__TASK REQUIREMENTS__: Scan the data for "sofa" and copy each matching line.

Extracted records:
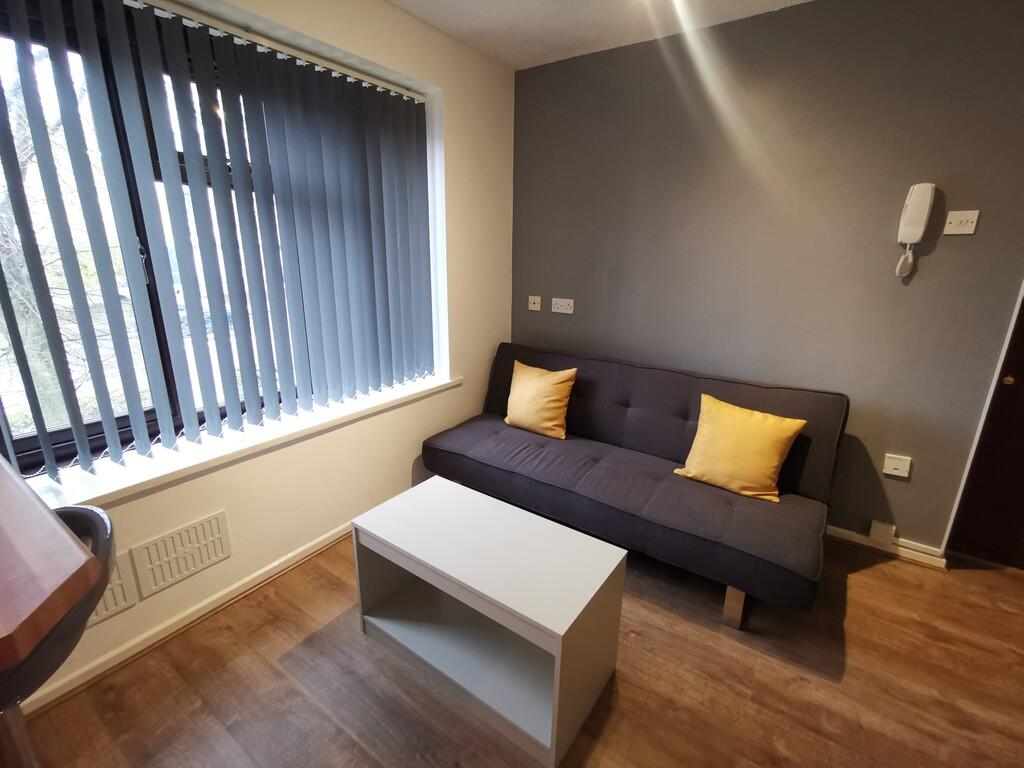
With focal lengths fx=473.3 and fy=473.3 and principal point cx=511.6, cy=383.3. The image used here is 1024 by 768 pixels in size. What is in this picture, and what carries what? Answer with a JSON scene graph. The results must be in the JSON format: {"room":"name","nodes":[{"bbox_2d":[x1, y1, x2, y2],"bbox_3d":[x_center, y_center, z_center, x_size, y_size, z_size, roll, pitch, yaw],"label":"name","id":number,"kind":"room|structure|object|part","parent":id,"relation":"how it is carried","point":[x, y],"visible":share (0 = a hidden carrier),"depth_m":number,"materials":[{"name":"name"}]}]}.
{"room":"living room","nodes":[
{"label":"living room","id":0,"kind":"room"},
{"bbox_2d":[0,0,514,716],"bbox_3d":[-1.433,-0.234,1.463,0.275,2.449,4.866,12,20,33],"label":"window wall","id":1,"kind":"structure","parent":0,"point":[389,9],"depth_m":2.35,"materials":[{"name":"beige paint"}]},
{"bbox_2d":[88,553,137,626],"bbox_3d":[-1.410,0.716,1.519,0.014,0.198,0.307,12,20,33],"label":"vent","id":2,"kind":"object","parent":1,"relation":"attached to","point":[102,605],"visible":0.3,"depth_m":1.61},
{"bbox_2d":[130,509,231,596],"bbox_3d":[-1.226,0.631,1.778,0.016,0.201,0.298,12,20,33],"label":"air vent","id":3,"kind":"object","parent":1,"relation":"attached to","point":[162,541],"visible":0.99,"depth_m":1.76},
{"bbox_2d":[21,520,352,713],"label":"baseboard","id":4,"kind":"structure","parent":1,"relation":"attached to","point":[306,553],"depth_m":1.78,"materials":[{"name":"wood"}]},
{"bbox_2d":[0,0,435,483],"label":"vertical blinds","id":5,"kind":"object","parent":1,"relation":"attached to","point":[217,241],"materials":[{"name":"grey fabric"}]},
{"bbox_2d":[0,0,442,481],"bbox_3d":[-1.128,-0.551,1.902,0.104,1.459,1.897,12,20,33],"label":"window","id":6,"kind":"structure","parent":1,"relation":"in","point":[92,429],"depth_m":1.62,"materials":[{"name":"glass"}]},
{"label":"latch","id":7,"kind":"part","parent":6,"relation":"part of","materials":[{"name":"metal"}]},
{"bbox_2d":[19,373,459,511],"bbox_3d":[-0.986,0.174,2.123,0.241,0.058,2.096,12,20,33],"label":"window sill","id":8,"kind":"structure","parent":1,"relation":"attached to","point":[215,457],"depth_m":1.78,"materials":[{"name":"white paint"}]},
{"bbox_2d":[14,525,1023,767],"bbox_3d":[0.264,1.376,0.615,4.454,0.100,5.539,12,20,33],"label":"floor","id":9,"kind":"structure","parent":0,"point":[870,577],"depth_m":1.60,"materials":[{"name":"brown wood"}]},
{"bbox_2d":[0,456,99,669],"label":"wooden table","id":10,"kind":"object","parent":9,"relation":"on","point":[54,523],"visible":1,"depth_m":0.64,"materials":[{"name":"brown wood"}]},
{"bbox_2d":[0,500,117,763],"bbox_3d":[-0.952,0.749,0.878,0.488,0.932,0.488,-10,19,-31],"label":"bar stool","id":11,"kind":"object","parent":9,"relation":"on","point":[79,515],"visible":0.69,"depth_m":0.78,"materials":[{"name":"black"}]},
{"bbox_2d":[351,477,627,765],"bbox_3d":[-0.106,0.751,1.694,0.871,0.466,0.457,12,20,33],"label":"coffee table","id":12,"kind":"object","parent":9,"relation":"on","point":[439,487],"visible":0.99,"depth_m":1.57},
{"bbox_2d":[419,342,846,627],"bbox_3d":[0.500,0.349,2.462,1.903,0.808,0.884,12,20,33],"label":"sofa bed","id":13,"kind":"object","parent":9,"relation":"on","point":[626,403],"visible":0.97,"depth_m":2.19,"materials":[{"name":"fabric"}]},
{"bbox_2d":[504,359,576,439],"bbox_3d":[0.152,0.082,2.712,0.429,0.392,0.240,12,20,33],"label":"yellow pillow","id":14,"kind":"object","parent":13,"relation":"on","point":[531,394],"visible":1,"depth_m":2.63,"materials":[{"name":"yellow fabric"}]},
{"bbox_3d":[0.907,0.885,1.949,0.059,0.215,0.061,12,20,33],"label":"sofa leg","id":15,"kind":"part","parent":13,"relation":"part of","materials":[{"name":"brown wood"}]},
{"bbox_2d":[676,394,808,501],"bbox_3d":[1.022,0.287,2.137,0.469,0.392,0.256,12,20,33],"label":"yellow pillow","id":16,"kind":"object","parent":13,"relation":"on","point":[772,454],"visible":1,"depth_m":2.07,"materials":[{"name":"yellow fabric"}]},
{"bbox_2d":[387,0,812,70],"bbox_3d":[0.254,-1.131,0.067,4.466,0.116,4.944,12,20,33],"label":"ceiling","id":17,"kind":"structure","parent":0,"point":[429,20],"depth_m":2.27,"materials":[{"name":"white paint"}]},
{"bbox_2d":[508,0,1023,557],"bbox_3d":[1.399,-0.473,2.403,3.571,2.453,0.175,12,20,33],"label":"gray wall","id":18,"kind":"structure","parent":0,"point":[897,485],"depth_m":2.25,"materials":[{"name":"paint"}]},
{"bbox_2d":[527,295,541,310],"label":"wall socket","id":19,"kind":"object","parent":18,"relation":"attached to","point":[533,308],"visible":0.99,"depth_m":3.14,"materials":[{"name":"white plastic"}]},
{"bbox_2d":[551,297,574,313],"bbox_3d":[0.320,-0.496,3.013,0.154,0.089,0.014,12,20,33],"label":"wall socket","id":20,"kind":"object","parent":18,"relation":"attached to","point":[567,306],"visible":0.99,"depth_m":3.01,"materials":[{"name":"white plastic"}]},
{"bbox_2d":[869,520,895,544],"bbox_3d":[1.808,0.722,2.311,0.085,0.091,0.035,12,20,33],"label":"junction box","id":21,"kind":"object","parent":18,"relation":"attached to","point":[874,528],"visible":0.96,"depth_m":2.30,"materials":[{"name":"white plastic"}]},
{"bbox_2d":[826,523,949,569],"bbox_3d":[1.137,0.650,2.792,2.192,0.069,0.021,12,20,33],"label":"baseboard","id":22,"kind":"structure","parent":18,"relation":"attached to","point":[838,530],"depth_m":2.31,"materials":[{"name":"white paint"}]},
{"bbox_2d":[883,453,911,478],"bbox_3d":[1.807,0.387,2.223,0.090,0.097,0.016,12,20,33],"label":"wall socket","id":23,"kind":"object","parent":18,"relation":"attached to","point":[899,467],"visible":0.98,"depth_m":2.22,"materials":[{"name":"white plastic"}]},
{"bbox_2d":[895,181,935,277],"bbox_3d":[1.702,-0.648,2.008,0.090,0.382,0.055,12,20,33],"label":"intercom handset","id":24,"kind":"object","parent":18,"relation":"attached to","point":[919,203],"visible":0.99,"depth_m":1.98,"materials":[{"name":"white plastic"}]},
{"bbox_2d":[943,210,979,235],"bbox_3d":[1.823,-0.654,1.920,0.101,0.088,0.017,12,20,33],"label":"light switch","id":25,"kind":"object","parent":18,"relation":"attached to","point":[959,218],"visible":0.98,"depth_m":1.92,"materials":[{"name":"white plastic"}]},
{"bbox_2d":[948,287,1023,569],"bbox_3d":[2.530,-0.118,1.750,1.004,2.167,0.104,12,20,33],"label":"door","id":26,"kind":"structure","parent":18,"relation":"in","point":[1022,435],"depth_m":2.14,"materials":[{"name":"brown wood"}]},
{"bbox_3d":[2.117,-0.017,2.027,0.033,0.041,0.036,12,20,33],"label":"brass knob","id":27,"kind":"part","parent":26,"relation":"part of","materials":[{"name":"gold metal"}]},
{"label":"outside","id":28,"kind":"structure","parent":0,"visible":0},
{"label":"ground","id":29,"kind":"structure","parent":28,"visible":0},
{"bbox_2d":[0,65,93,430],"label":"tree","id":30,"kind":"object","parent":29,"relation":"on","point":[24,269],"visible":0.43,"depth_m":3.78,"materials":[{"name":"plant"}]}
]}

__ANSWER__:
{"bbox_2d":[419,342,846,627],"bbox_3d":[0.500,0.349,2.462,1.903,0.808,0.884,12,20,33],"label":"sofa bed","id":13,"kind":"object","parent":9,"relation":"on","point":[626,403],"visible":0.97,"depth_m":2.19,"materials":[{"name":"fabric"}]},
{"bbox_3d":[0.907,0.885,1.949,0.059,0.215,0.061,12,20,33],"label":"sofa leg","id":15,"kind":"part","parent":13,"relation":"part of","materials":[{"name":"brown wood"}]},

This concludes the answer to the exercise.